I also had a bad feeling, even though the guy was polite, just had a bad feeling when I called the Seattle FBI. I don't know why. The guy didn't blow me off, but then he was saying I might want to get a lawyer. I said why would I need a lawyer? and he said, "To make sure you're doing things the right way." I just had a bad feeling.

And honestly, when I write that, I know it's right. My gut instincts tell me I am right about something not being right over there or with my calling there. I know I need to find out who was trying to smear me over there.

This is sort of the second time, too, that I felt I have had pressure or a veiled warning about not making any complaint to try to have my rights respected. Wenatchee officers try to blow things off and then the FBI does, if they're not blocking or ignoring reports, they are telling people that THEY might want to "get a lawyer" and make sure "you're doing the right thing." Something just stinks over there.

I almost feel like, the real issue might be that there are some very bad people that are against me and some are in those forces and that maybe the good ones are not in the police at all...it's like they want to strip me of everything and of my son and then want to threaten me not to speak up for myself or my son. Something is different too, because where they were pissed and hostile before, now they are acting confident and up but, I feel, sort of threatening me or trying to warn me, maybe not to report on THEIR guys when they're the ones who need to be reported.
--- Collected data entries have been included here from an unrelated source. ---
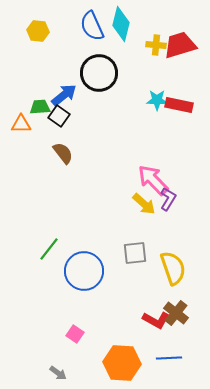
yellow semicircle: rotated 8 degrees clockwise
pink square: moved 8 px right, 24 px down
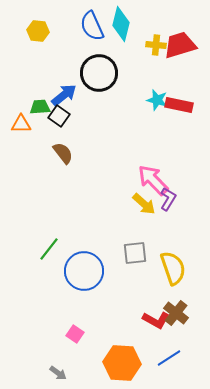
cyan star: rotated 15 degrees clockwise
blue line: rotated 30 degrees counterclockwise
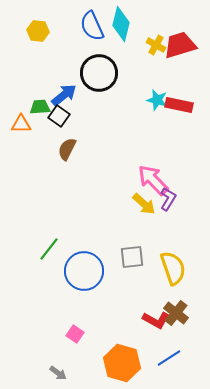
yellow cross: rotated 24 degrees clockwise
brown semicircle: moved 4 px right, 4 px up; rotated 115 degrees counterclockwise
gray square: moved 3 px left, 4 px down
orange hexagon: rotated 12 degrees clockwise
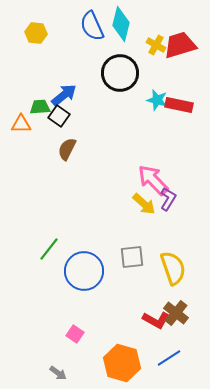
yellow hexagon: moved 2 px left, 2 px down
black circle: moved 21 px right
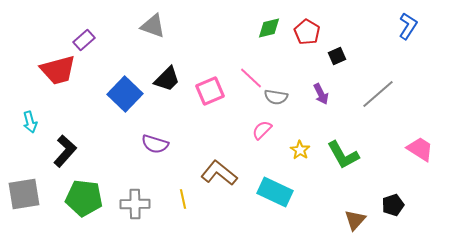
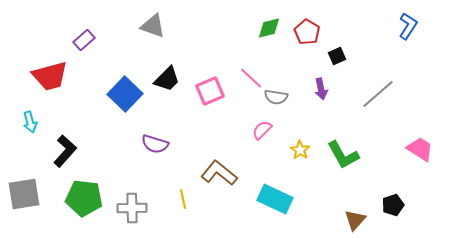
red trapezoid: moved 8 px left, 6 px down
purple arrow: moved 5 px up; rotated 15 degrees clockwise
cyan rectangle: moved 7 px down
gray cross: moved 3 px left, 4 px down
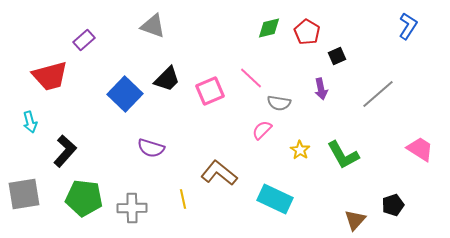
gray semicircle: moved 3 px right, 6 px down
purple semicircle: moved 4 px left, 4 px down
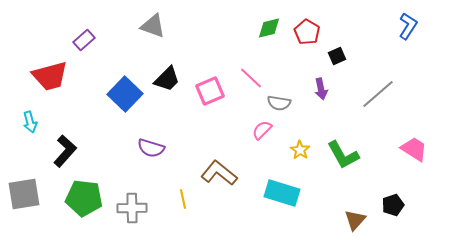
pink trapezoid: moved 6 px left
cyan rectangle: moved 7 px right, 6 px up; rotated 8 degrees counterclockwise
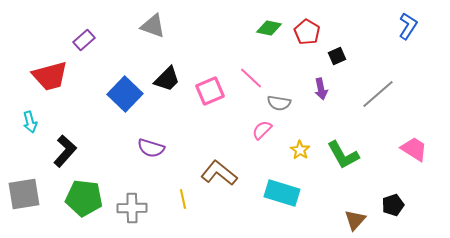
green diamond: rotated 25 degrees clockwise
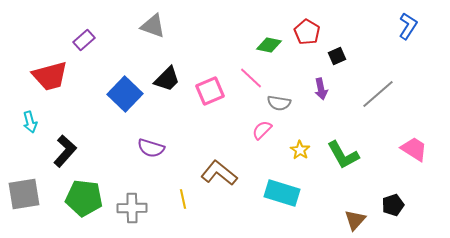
green diamond: moved 17 px down
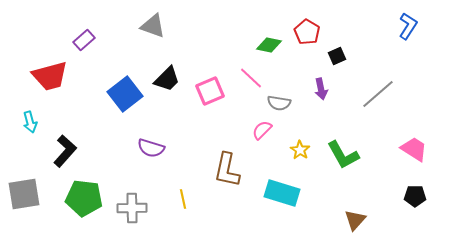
blue square: rotated 8 degrees clockwise
brown L-shape: moved 8 px right, 3 px up; rotated 117 degrees counterclockwise
black pentagon: moved 22 px right, 9 px up; rotated 20 degrees clockwise
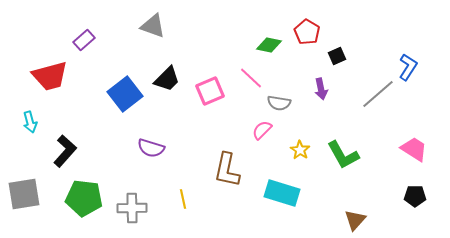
blue L-shape: moved 41 px down
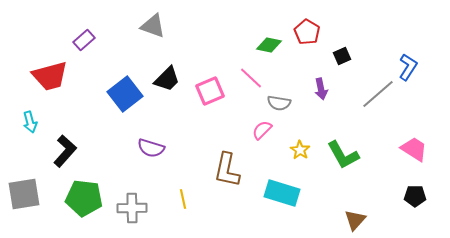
black square: moved 5 px right
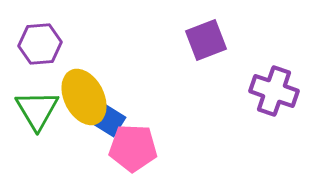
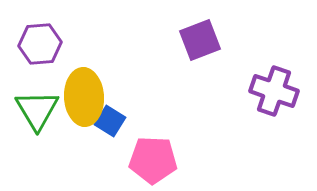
purple square: moved 6 px left
yellow ellipse: rotated 24 degrees clockwise
pink pentagon: moved 20 px right, 12 px down
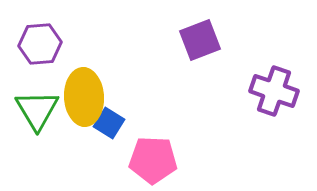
blue square: moved 1 px left, 2 px down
I don't know what my radar is telling me, other than that someone or some group which I don't think is the best one, thinks they have the upper hand.
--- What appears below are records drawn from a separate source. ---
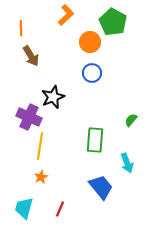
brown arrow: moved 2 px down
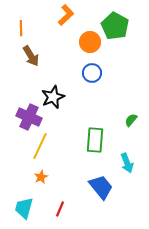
green pentagon: moved 2 px right, 4 px down
yellow line: rotated 16 degrees clockwise
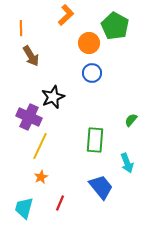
orange circle: moved 1 px left, 1 px down
red line: moved 6 px up
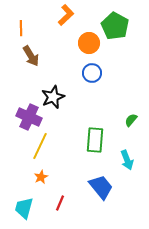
cyan arrow: moved 3 px up
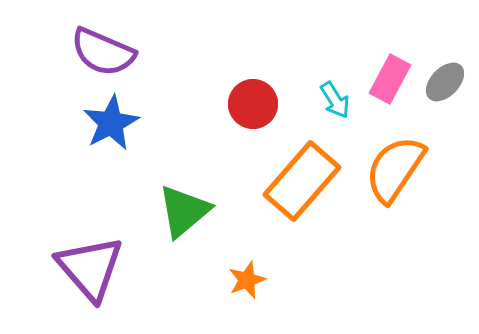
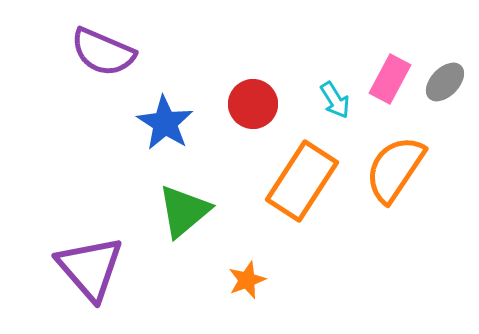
blue star: moved 54 px right; rotated 12 degrees counterclockwise
orange rectangle: rotated 8 degrees counterclockwise
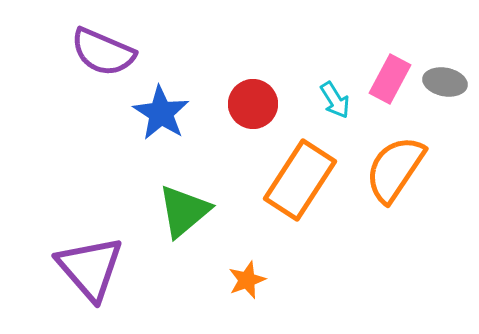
gray ellipse: rotated 57 degrees clockwise
blue star: moved 4 px left, 10 px up
orange rectangle: moved 2 px left, 1 px up
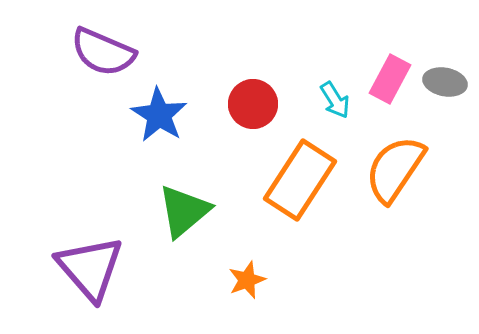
blue star: moved 2 px left, 2 px down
I know I'm right. I feel immediately that it is confirmed with me and something is true, like the holy spirit or someone affirming with me in spirit and praying for me. I know I'm right about my gut instincts but I am not sure what it's regarding. I need information from the right people, as to what is going on and what things continue to be planned or plotted against me. And I need to know who my son's real defenders are because I don't think my son and I know who the good team is. I know a lot of people have tried to screw us over, and that means my whole family, but most importantly, me and my son period.